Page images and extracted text
►

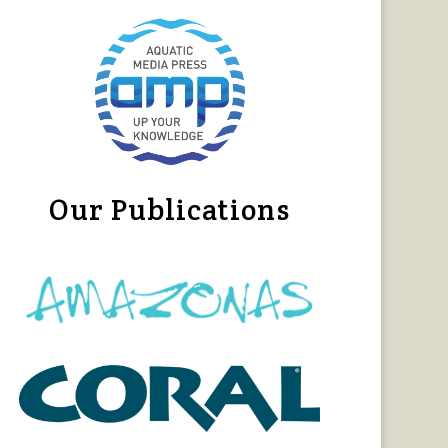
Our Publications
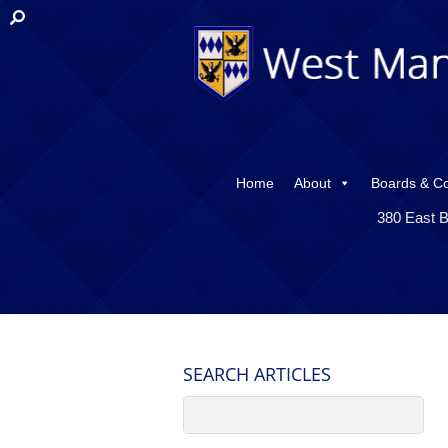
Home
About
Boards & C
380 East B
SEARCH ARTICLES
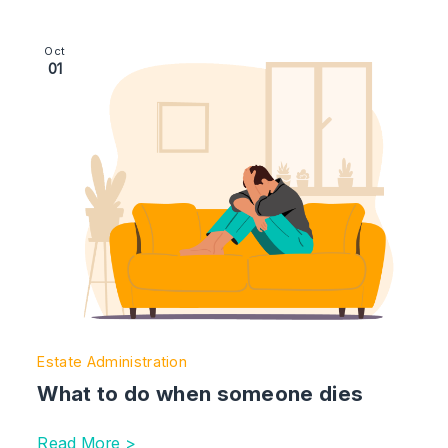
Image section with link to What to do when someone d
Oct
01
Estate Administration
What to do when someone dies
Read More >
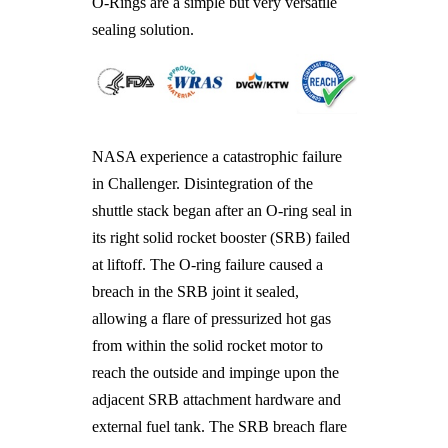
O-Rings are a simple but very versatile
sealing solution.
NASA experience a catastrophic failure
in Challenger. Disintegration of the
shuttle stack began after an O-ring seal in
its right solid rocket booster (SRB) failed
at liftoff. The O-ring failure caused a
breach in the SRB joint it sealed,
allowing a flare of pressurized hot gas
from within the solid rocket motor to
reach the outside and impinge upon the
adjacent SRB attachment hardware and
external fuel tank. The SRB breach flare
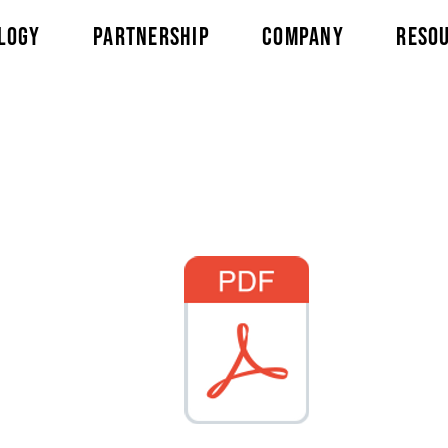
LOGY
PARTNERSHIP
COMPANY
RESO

◄

AIM OF THE TASK
A verbatim copy of all the records, minus the pictures, is the expected answer.

YOUR RESPONSE
Our Publications
Home
About
Boards & C
380 East B
SEARCH ARTICLES
Image section with link to What to do when someone d
Oct
01
Estate Administration
What to do when someone dies
Read More >
O-Rings are a simple but very versatile
sealing solution.
NASA experience a catastrophic failure
in Challenger. Disintegration of the
shuttle stack began after an O-ring seal in
its right solid rocket booster (SRB) failed
at liftoff. The O-ring failure caused a
breach in the SRB joint it sealed,
allowing a flare of pressurized hot gas
from within the solid rocket motor to
reach the outside and impinge upon the
adjacent SRB attachment hardware and
external fuel tank. The SRB breach flare
LOGY
PARTNERSHIP
COMPANY
RESO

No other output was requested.